You may wonder, how did we get to this point where our elected leaders behave as though they feel contempt for democracy? Well all you have to do is read a little history or speak to survivors of war to understand that power is based either on contempt for life or a reverence for life.
It will seem outrageously stupid to say that loving kindness or compassion is the only weapon that sustains life, until you visit or listen to some of our First Nations people who have survived the most terrible violence at a time when they were most vulnerable. They have fought every minute of every day of every year since, to mend their broken spirits by re-educating themselves and their children on how to live. The fight is never over as they now are fighting the threat of oil tankers and pipelines, as we all should be.
The tragedy of our age is that, on the one hand we witness the madness of violence and destruction designed by a controlling elite, and dismiss the goodness under our feet as benign. This is the way power has corrupted our spirit by making us blind with anxiety.
Anxiety will control and diminish our power as long we fail to stare it in the face, and ask our discomfort to speak to us on a deeper level. What does it mean when our governments have given up on their people and we can no longer hope for jobs, education, health care and a clean environment?
Imperialist nations that thrived on oppressing other nations for their resources are now feeling the violence of the system that fed and controlled them through propaganda and ideology until there was no ideal left uncorrupted, untainted. We live in an age now where we can't escape the immense depth of violence which we once supported through loyalty.
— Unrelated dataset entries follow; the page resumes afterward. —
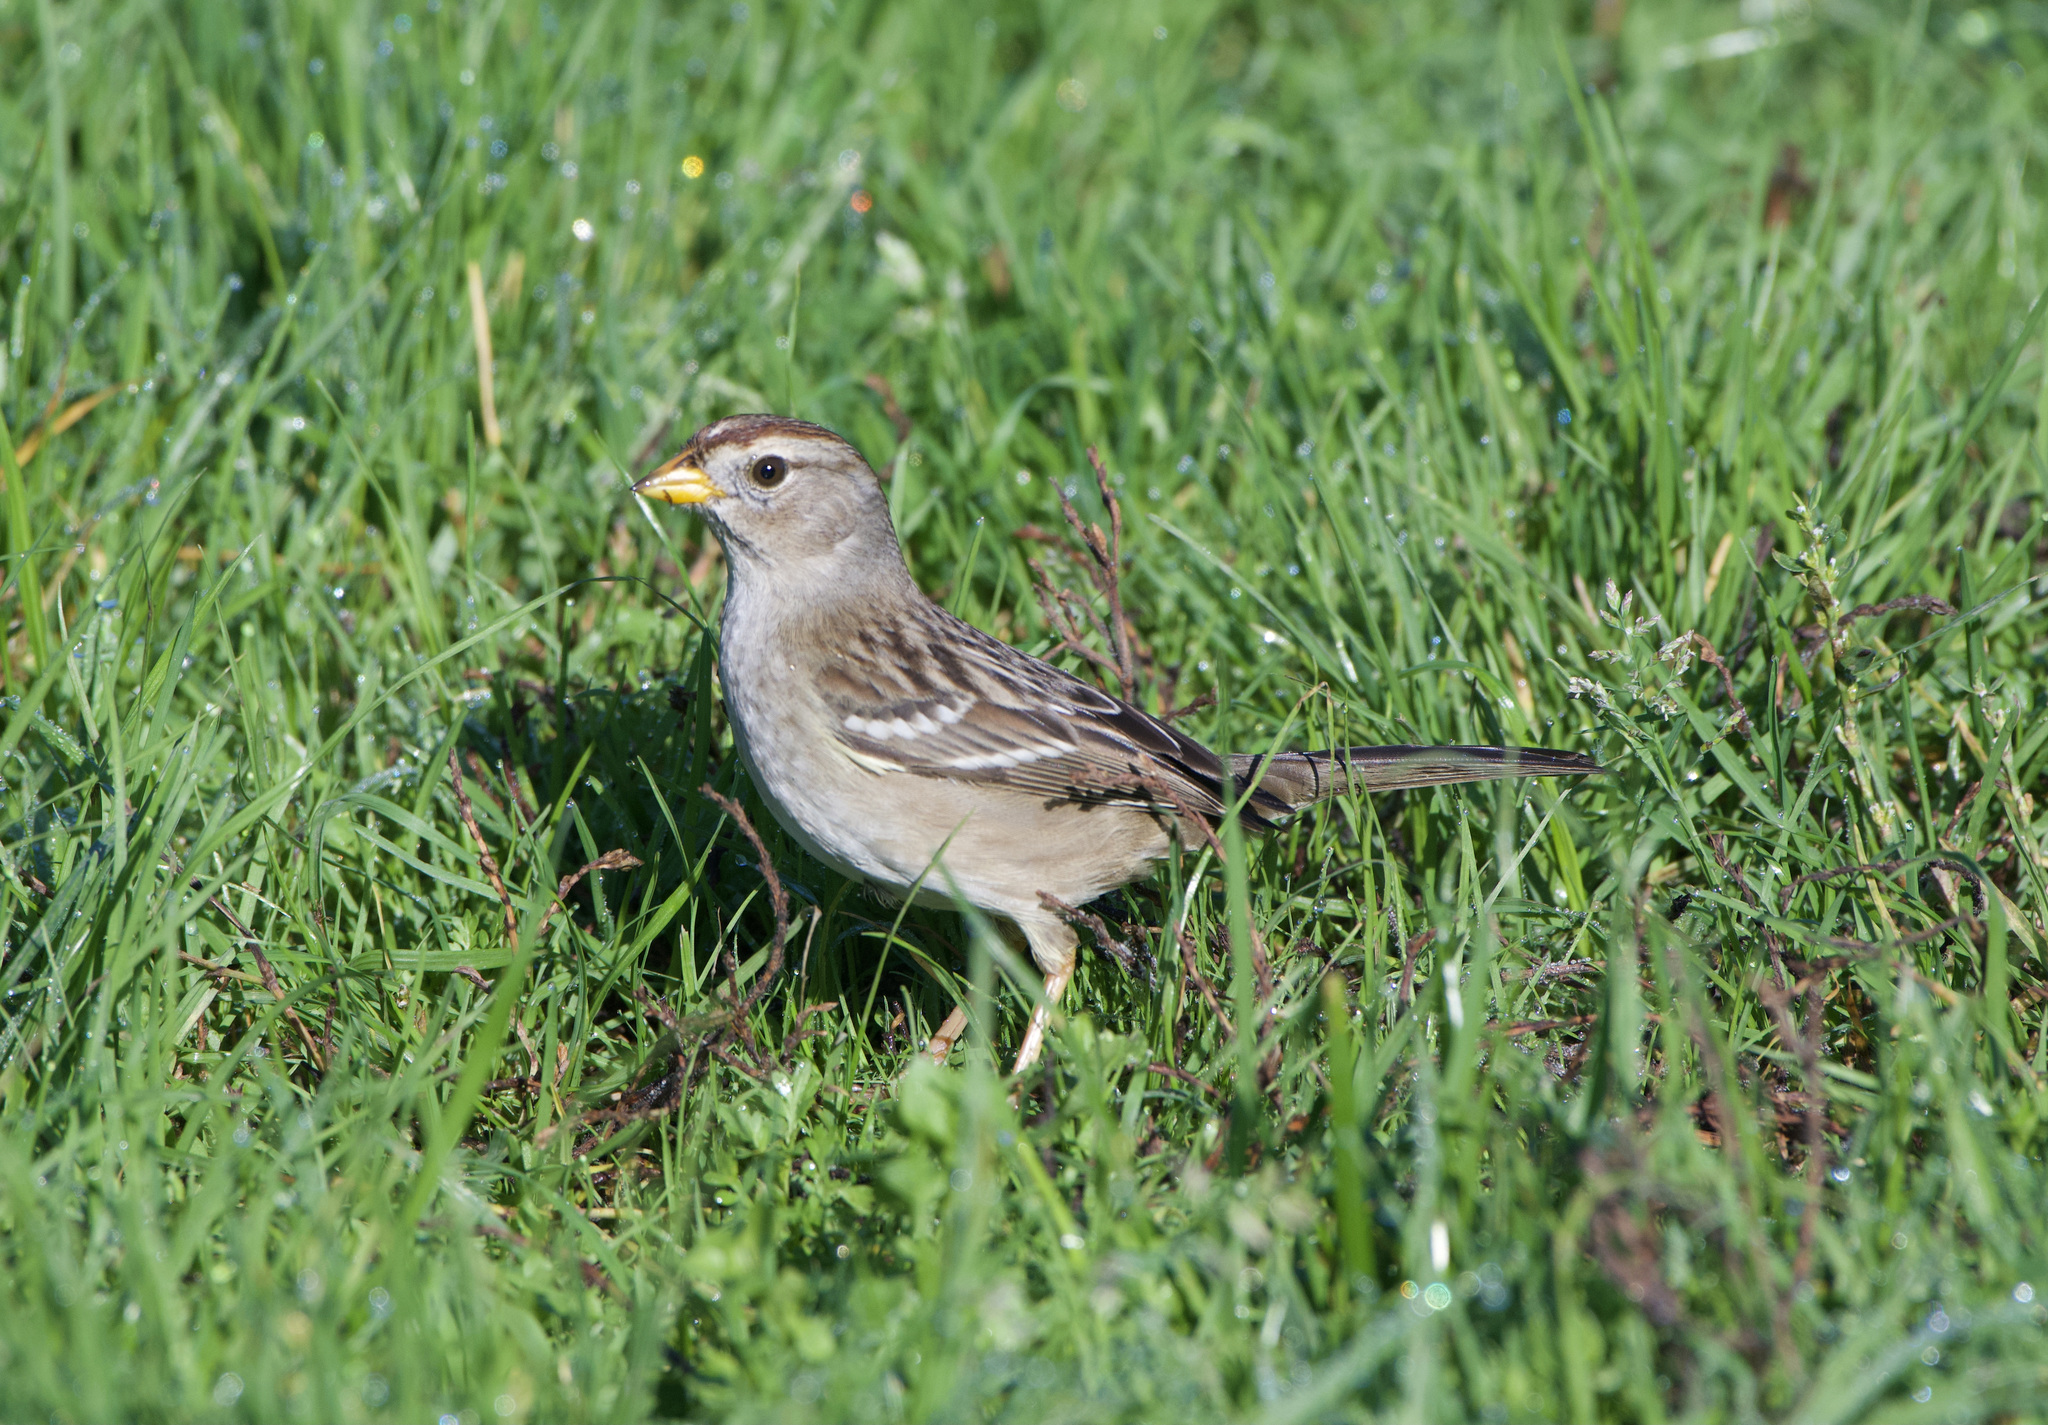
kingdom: Animalia
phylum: Chordata
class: Aves
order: Passeriformes
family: Passerellidae
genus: Zonotrichia
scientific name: Zonotrichia leucophrys
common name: White-crowned sparrow
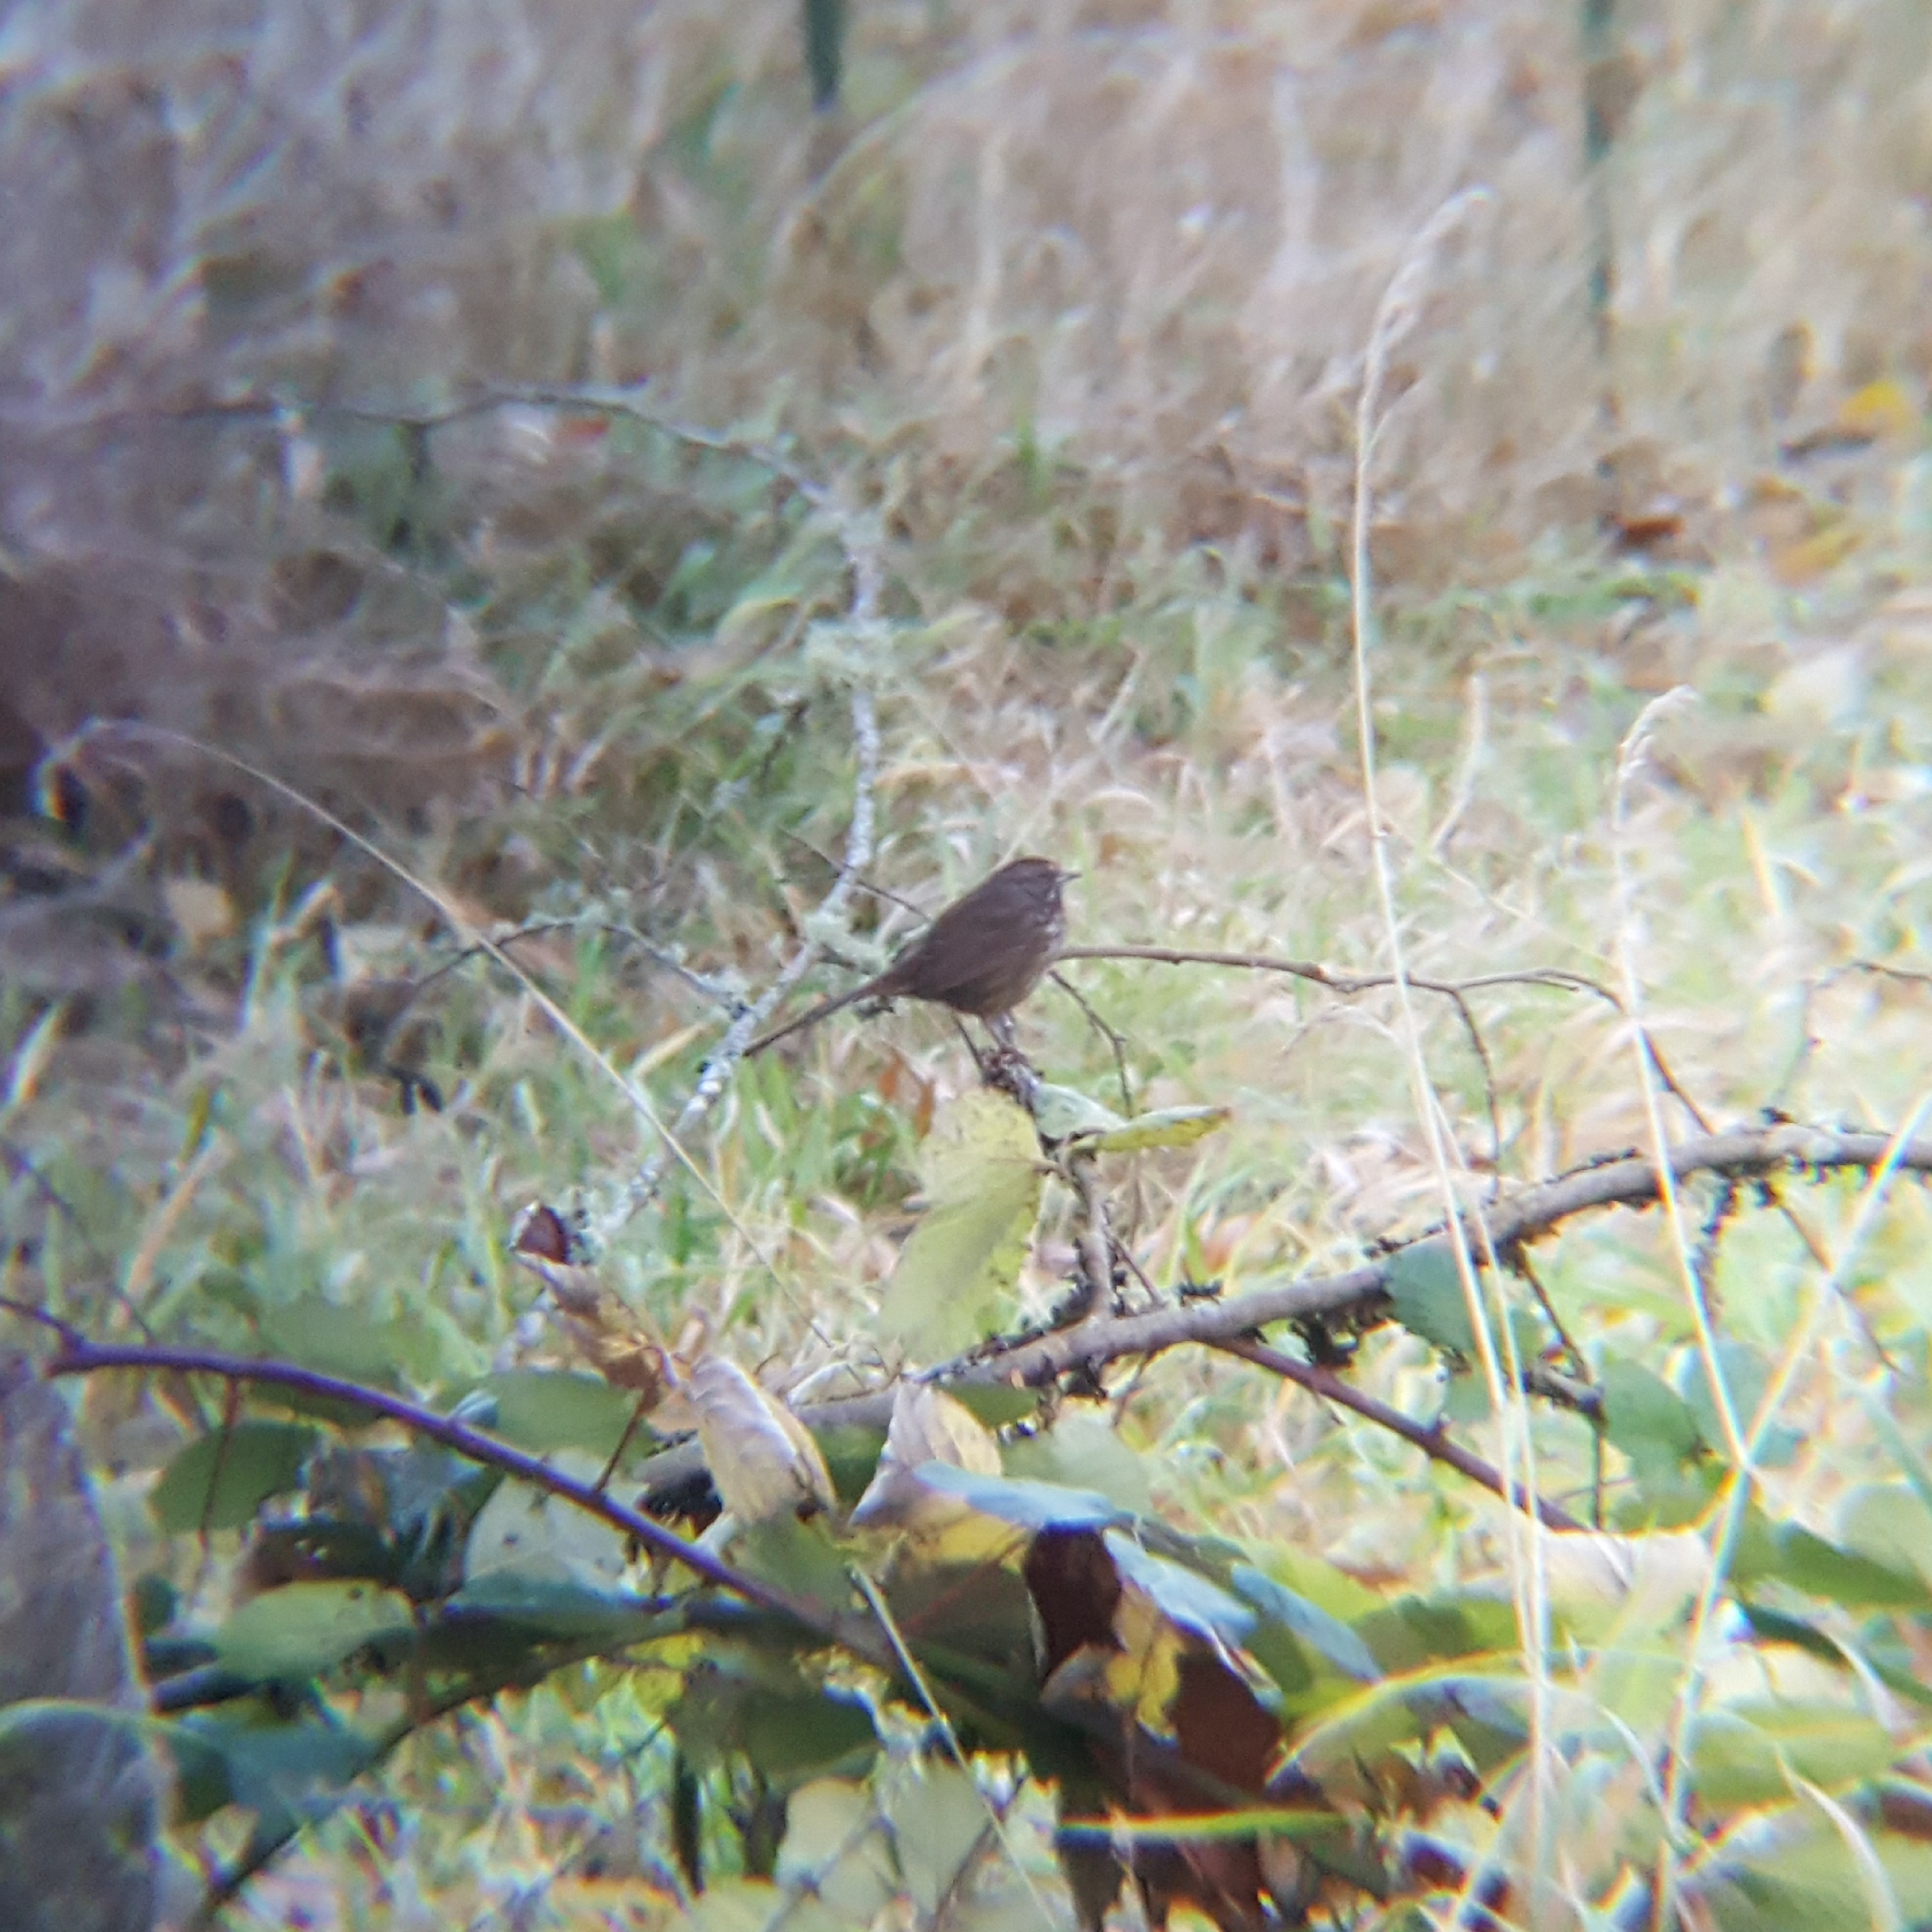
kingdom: Animalia
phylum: Chordata
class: Aves
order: Passeriformes
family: Passerellidae
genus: Melospiza
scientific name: Melospiza melodia
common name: Song sparrow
What can each one of us do to re-create new systems? What do we possess that we can choose to build upon? What can we believe in? These are questions to ask ourselves for our answers will be our legacy.
While socialist and capitalist governments have abused power, Pickett and Wilkinson tell us (in an article published in StraightGoods)
"the evidence shows unmistakably that more equal societies — those with smaller income differences between rich and poor — are friendlier and more cohesive: community life is stronger, people trust each other more, and there is less crime and violence. So the deep human intuition that inequality is divisive and socially corrosive is true.
People in more unequal societies have worse health and lower life expectancy; they are more likely to have drug problems and to suffer more mental illness. Measures of child wellbeing are worse and children do less well at school. Rates of teenage births, obesity and violence are all higher, and more people are in prison."
It's time we stopped working for our oppressors by examining the power of institutions and the frames they contain us in, and then by re-creating the world based on social justice, compassion, freedom and responsibility.